L'on ne peut s'imaginer avec quelle bonté, amour, charité et cordialité elle agissait avec nous. Elle s'était rendue comme un enfant par sa
complaisance et condescendance. Il semblait qu'elle prenait plaisir à faire
tout ce que nous souhaitions, pour nous donner des marques de son affection. C'était en vérité une aimable Mère avec ses bonnes filles.
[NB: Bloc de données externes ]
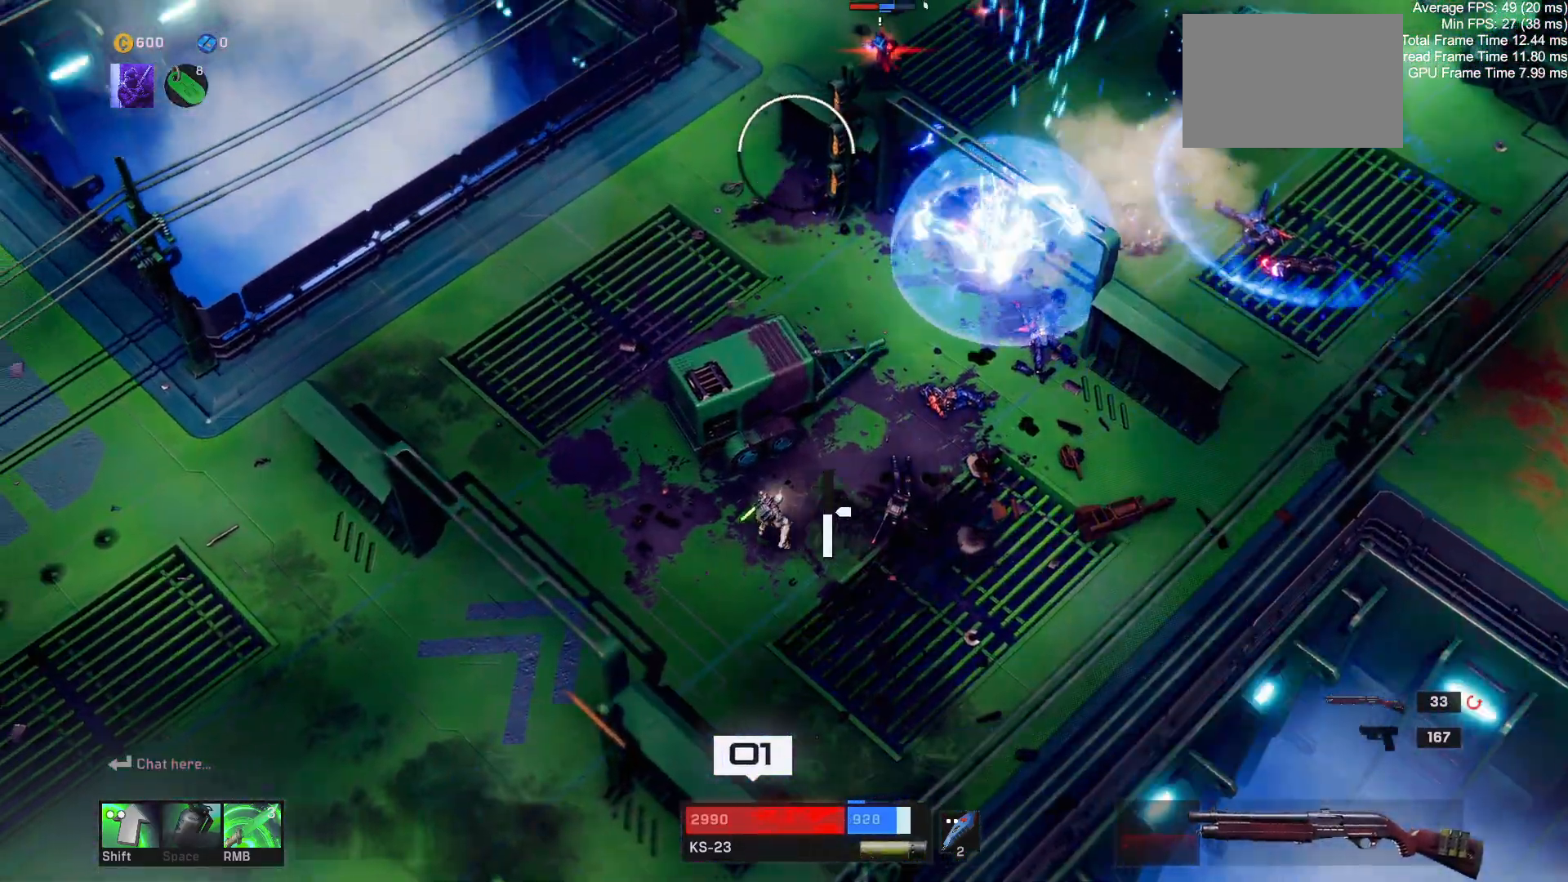
{"keys": ["a", "s"], "mouse": [], "events": [[383, "s", "down"]]}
Jamais nous n'avions eu la consolation de la posséder de la sorte, car,
quoique nous fussions toutes du premier monastère de Paris, les grandes occupations qu'elle y a continuellement l'empêchent de nous donner
cette satisfaction aussi souvent que nous désirons. Cette digne Mère ayant donc fait de sa chambre celle de la Communauté, le froid nous obligeant d'y travailler, nos chères Mères et Soeurs étaient toujours avec elle, jouissant de sa chère présence, qui leur donnait une grande joie.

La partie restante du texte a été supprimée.